Ungebremster Anbau für Biosprit könnte zu mehr Ozon führen

admin 8. Januar 2013 0


Weder bei Autofahrer noch bei Umweltschützern findet der Biosprit Akzeptanz. Einer der Hauptkritikpunkte ist das Abholzen von Wäldern, zur Gewinnung von Anbaufläche. Eine neue Studie über den Biosprit hilft diesem da auch nicht weiter. Bis zum Jahr 2020 haben sich die EU-Staaten verpflichtet, die Energie für den Verkehrssektor aus erneuerbaren Energien zu decken. Für den Bedarf an Biosprit sollen hierfür verstärkt geeignete Pflanzen kultiviert werden.

Eine Gruppe von Wissenschaftler von der Universität Lancaster simulierten den Einfluss von dem verstärkten Anbau von Pflanze, die für den Biosprit geeignet sind. So berichten die Forscher im Fachjournal „nature climate change“, welche Auswirkungen der verstärkte Anbau von kompatiblen Pflanzen in Europa auf die Umwelt hätte. Hierbei wurde eine Anbaufläche von knapp 72 Millionen Hektar angenommen, eine Fläche die ungefähr doppelt so groß ist wie die Bundesrepublik Deutschland.

Die Forscher gehen in ihrem Modell davon aus, dass für den Anbau in der Zukunft lediglich Pflanzen der zweiten Generation geeignet sind: Pappeln, Weiden und Eukalyptus. Nur durch den Einsatz der schnell wachsenden Pflanzen könnte der hohe Bedarf an Biomasse gedeckt werden.

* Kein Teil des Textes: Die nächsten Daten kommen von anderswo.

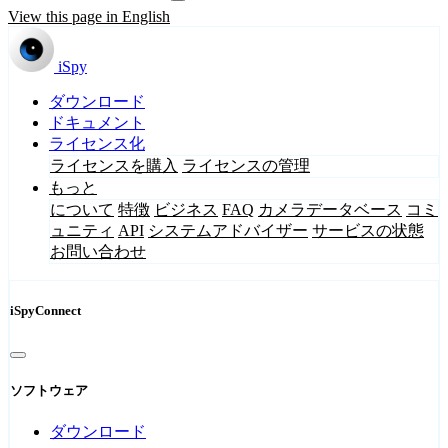
View this page in English
iSpy
ダウンロード
ドキュメント
ライセンス化
ライセンスを購入
ライセンスの管理
もっと
について
特徴
ビジネス
FAQ
カメラデータベース
コミ
ュニティ
API
システムアドバイザー
サービスの状態
お問い合わせ
iSpyConnect
ソフトウェア
ダウンロード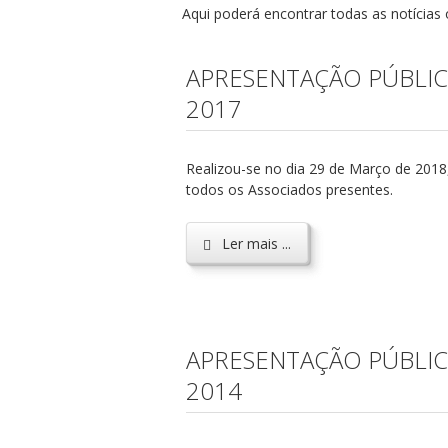
Aqui poderá encontrar todas as notícias of
APRESENTAÇÃO PÚBLIC
2017
Realizou-se no dia 29 de Março de 2018
todos os Associados presentes.
Ler mais ...
APRESENTAÇÃO PÚBLIC
2014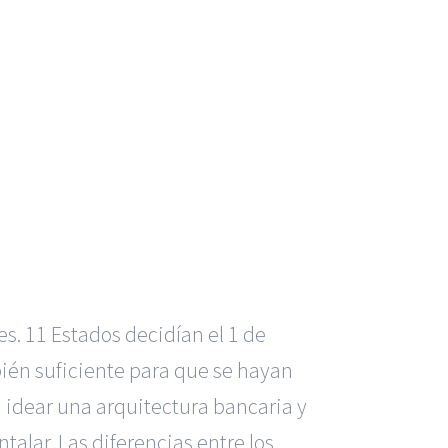
es. 11 Estados decidían el 1 de
bién suficiente para que se hayan
 a idear una arquitectura bancaria y
ntalar. Las diferencias entre los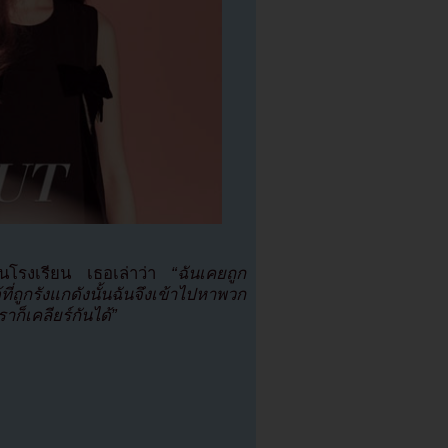
ในโรงเรียน เธอเล่าว่า
“ฉันเคยถูก
่ถูกรังแกดังนั้นฉันจึงเข้าไปหาพวก
ก็เคลียร์กันได้”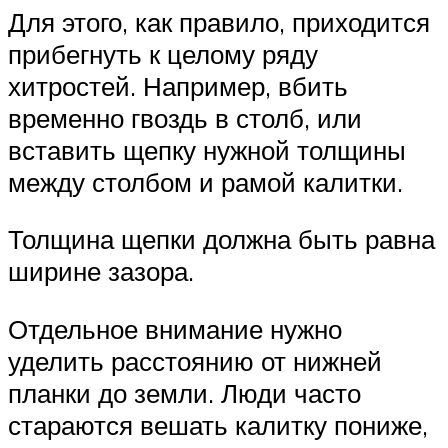
Для этого, как правило, приходится
прибегнуть к целому ряду
хитростей. Например, вбить
временно гвоздь в столб, или
вставить щепку нужной толщины
между столбом и рамой калитки.
Толщина щепки должна быть равна
ширине зазора.
Отдельное внимание нужно
уделить расстоянию от нижней
планки до земли. Люди часто
стараются вешать калитку пониже,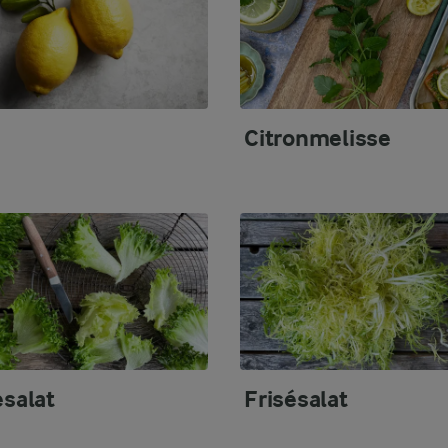
Citronmelisse
esalat
Frisésalat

Die schnell wachsenden Pflanzen sondern den Stoff Isopren ab, welcher in Kombination mit Stickoxiden bodennahes Ozon bildet. Der verstärkte Anbau der Pflanzen könnte einen raschen Anstieg des Ozons bedeuten. Nach bisherigen Zahlen sterben jährlich rund 22.000 Menschen an dessen Auswirkungen und der vermehrte Ausbau könnte diese Anzahl um ein 1000-faches erhöhen. Desweiteren schadet es gewissen Getreidearten wie Mais oder Weizen. Der erhöhte Anstieg an Ozonwerten könnte somit den Ertrag der Pflanzen um ein bis drei Prozent senken.

Mögliche Anbauflächen sehen die Forscher in Osteuropa. Die Ukraine allein könnte fast ein Drittel der benötigten Pflanzen beherbergen. Zudem bietet das Land viele freie Grasflächen, sodass die Getreidepflanzen nicht von ihren Feldern vertrieben werden müssten.